Reviews: Brothers (Blu-ray)

Brothers is a 2009 drama starring Tobey Maguire (Spiderman), Jake Gyllenhall (Donnie Darko, Brokeback Mountain) and Natalie Portman (Garden State, Closer). The film, an intense examination of the effects of war on family, was written by David Benioff (writer of the excellent 25th Hour and The Kite Runner, as well as the abysmal X-Men Origins: Wolverine) and directed by industry veteran Jim Sheridan (My Left Foot, In The Name Of The Father). This American production is a remake of a 2004 Danish film entitled Brodre, a film which covers almost exactly the same territory (both films focus on the conflict in Afghanistan, for example).

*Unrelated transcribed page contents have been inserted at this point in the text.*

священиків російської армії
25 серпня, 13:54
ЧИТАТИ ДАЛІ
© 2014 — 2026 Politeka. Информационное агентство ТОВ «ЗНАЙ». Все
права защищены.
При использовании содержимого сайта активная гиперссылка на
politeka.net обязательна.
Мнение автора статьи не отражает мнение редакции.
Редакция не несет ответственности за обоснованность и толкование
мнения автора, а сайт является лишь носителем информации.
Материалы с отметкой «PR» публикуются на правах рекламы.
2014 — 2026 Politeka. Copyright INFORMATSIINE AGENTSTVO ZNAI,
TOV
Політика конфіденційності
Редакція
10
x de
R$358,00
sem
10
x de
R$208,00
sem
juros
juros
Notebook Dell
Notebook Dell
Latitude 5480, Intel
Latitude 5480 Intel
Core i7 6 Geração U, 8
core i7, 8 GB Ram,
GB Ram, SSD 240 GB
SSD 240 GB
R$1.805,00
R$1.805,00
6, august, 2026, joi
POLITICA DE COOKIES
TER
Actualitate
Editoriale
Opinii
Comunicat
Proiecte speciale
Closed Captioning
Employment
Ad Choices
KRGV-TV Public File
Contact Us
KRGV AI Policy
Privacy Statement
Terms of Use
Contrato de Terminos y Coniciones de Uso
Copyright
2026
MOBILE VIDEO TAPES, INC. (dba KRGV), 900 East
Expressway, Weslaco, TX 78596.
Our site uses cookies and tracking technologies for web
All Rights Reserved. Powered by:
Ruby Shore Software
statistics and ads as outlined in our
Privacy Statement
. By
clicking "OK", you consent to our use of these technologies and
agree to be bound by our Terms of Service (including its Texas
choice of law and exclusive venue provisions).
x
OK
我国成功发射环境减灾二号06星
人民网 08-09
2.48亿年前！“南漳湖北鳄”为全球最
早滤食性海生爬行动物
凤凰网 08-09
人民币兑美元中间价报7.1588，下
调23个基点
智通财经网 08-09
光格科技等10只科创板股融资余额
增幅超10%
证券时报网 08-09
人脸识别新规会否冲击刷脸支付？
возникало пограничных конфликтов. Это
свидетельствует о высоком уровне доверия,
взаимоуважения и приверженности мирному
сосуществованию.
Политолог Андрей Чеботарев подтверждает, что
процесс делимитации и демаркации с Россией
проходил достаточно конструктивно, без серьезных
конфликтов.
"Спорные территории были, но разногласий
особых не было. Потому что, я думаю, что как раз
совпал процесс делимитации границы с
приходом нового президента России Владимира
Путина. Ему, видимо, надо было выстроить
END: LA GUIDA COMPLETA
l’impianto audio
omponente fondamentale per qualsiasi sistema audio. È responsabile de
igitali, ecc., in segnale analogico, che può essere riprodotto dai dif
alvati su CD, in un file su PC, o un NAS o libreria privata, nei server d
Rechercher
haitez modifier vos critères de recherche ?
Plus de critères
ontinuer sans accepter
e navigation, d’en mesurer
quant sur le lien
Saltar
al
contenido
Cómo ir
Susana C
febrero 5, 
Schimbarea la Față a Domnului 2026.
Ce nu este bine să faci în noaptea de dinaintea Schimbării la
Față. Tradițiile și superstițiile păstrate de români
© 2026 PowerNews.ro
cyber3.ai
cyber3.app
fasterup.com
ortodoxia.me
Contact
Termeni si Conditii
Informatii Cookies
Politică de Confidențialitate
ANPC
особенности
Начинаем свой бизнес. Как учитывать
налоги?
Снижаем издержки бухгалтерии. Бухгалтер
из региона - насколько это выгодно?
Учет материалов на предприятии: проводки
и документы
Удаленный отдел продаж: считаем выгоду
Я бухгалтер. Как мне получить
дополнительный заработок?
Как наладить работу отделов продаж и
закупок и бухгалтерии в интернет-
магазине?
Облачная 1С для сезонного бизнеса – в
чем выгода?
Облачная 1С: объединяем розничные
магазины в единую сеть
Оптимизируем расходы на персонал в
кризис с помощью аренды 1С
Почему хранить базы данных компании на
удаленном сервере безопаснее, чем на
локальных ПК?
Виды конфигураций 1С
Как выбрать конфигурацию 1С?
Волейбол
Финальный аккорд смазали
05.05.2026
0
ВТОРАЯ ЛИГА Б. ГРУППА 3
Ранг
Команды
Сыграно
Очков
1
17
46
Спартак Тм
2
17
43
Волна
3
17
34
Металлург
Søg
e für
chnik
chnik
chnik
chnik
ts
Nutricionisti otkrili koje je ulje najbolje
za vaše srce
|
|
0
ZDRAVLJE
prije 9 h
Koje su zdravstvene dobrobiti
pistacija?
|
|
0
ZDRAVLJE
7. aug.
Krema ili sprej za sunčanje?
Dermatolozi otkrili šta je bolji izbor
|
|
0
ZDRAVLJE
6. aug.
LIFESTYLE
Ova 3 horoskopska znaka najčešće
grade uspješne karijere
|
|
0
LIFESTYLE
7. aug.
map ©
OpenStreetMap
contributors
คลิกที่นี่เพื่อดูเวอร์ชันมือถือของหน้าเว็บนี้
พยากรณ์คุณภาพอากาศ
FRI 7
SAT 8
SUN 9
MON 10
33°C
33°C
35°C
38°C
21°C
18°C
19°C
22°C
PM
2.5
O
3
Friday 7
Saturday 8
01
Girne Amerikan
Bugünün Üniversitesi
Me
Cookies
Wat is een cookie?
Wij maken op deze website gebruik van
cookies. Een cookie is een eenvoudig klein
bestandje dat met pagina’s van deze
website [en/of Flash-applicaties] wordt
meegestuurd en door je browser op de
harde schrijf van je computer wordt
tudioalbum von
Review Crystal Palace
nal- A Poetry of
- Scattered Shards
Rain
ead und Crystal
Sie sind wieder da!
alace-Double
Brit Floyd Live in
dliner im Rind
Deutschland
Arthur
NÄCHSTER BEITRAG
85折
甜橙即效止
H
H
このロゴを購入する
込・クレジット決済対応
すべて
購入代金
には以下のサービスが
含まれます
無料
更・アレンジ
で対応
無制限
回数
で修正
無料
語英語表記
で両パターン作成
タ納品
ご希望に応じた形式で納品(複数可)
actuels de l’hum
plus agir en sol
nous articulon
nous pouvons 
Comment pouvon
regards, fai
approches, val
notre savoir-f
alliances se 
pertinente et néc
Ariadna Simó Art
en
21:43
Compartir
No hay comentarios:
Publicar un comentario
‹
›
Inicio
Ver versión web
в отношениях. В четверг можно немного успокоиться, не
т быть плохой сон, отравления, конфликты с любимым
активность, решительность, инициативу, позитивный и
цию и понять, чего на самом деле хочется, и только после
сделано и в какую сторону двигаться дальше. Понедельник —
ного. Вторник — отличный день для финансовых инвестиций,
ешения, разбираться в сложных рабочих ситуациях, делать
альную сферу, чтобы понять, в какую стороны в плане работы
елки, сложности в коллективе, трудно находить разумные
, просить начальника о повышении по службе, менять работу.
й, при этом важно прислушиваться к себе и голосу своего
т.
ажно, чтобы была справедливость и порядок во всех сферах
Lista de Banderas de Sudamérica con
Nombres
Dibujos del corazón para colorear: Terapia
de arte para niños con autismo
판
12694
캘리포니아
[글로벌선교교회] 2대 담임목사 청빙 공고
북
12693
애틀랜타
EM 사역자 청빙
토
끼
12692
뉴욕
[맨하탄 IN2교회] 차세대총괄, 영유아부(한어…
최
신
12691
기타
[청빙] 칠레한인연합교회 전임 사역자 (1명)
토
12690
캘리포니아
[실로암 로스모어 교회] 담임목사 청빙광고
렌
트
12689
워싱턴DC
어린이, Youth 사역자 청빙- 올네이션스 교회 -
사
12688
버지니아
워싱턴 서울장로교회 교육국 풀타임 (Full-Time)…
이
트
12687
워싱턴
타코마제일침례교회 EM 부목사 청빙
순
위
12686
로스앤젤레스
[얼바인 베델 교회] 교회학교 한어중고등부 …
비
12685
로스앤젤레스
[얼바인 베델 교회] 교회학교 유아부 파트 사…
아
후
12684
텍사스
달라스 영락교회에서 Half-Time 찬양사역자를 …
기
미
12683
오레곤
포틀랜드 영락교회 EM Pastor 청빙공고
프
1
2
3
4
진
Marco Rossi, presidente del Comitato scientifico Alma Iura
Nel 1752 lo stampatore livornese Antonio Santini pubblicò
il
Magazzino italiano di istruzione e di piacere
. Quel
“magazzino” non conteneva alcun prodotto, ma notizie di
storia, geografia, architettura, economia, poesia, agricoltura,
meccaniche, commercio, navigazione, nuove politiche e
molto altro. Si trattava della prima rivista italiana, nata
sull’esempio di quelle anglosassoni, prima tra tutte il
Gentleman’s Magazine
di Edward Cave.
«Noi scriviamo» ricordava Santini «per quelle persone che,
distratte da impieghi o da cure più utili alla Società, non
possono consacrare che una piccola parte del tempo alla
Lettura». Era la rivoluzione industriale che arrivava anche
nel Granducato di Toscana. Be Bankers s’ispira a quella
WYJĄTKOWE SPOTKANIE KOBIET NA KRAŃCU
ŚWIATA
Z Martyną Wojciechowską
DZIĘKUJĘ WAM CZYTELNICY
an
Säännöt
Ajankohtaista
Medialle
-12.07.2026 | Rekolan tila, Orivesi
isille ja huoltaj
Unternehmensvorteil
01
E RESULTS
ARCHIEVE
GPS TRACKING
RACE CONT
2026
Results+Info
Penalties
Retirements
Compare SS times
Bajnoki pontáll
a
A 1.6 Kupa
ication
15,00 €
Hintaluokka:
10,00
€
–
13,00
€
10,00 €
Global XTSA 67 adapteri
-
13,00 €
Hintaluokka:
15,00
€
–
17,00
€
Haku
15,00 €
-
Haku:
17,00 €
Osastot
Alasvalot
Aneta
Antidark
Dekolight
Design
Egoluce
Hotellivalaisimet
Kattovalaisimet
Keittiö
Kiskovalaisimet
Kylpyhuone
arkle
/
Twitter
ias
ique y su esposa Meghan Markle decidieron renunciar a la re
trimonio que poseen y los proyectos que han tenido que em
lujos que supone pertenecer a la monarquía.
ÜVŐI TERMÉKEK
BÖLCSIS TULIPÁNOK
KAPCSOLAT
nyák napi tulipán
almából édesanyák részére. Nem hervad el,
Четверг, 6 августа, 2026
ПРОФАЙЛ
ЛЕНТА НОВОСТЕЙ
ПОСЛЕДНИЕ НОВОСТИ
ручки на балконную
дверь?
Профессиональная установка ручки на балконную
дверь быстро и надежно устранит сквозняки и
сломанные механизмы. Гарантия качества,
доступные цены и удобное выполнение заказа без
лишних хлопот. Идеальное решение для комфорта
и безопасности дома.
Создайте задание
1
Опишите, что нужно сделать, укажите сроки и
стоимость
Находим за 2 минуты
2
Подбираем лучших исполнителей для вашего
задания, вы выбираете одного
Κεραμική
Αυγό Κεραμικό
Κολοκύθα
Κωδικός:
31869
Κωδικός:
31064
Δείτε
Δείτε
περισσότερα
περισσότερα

Maguire was nominated for a Golden Globe for his performance as Sam Cahill, brother of Tommy (Gyllenhall), husband to Grace (Portman), father of Isabelle and Maggie (Bailee Madison, Taylor Grace Geare) and enlisted Marine. It’s easy to see why Maguire received the plauditz and the nomination (he lost to Jeff Bridges for his powerful performance in Crazy Heart) – Sam Cahill is easily the most mature, layered and emotionally charged performance he has given to date. The film follows the diverging lives of two brothers; one (Sam) goes to war, the other (Tommy) is released from jail. While Sam is away, Tommy takes care of Grace and the girls to surprisingly good effect.

While serving Afghanistan, Sam and compatriot Joe are captured by the Taliban. Word back home, however, is that his chopper has crashed and he has died in battle. Through their shared grief, Tommy and Grace bond and slowly a strange relationship begins to form.  Sam is forced to endure unimaginable horrors during his stint as a prisoner, and these events serve to influence his life post-war.

There are some incredibly tense scenes, wherein all facets of filmmaking fire on all cylinders – the acting is excellent, the direction perfect and the writing realistic. Maguire’s scenes in Afghanistan are perfectly-weighted, a good mix of fear, anger, and resignation. The scenes at home with Tommy and Grace feel most real during the moments of high tension; to be honest, I never truly believed their romance. However, in a film about grief and trauma and war, that’s probably not a bad thing.

Brothers isn’t a brilliant film overall – some of the quieter, happier moments lack emotional resonance and the story isn’t exactly groundbreaking, but nestled amongst the grit and grime are moments of pure gold.

I’m happy to report that the Blu-ray features an audio commentary by director Jim Sheridan, as well as two featurettes; one is entitled ‘Jim Sheridan: Film and Family’ and documents the directors relationship with cinematic depictions of family and his expression of that theme, and the other  is called ‘Remade in the USA: How Brodre became Brothers’ and chronicles the adaptation process. If you missed Brothers in theatres, the Blu-ray is definitely the best way to experience it.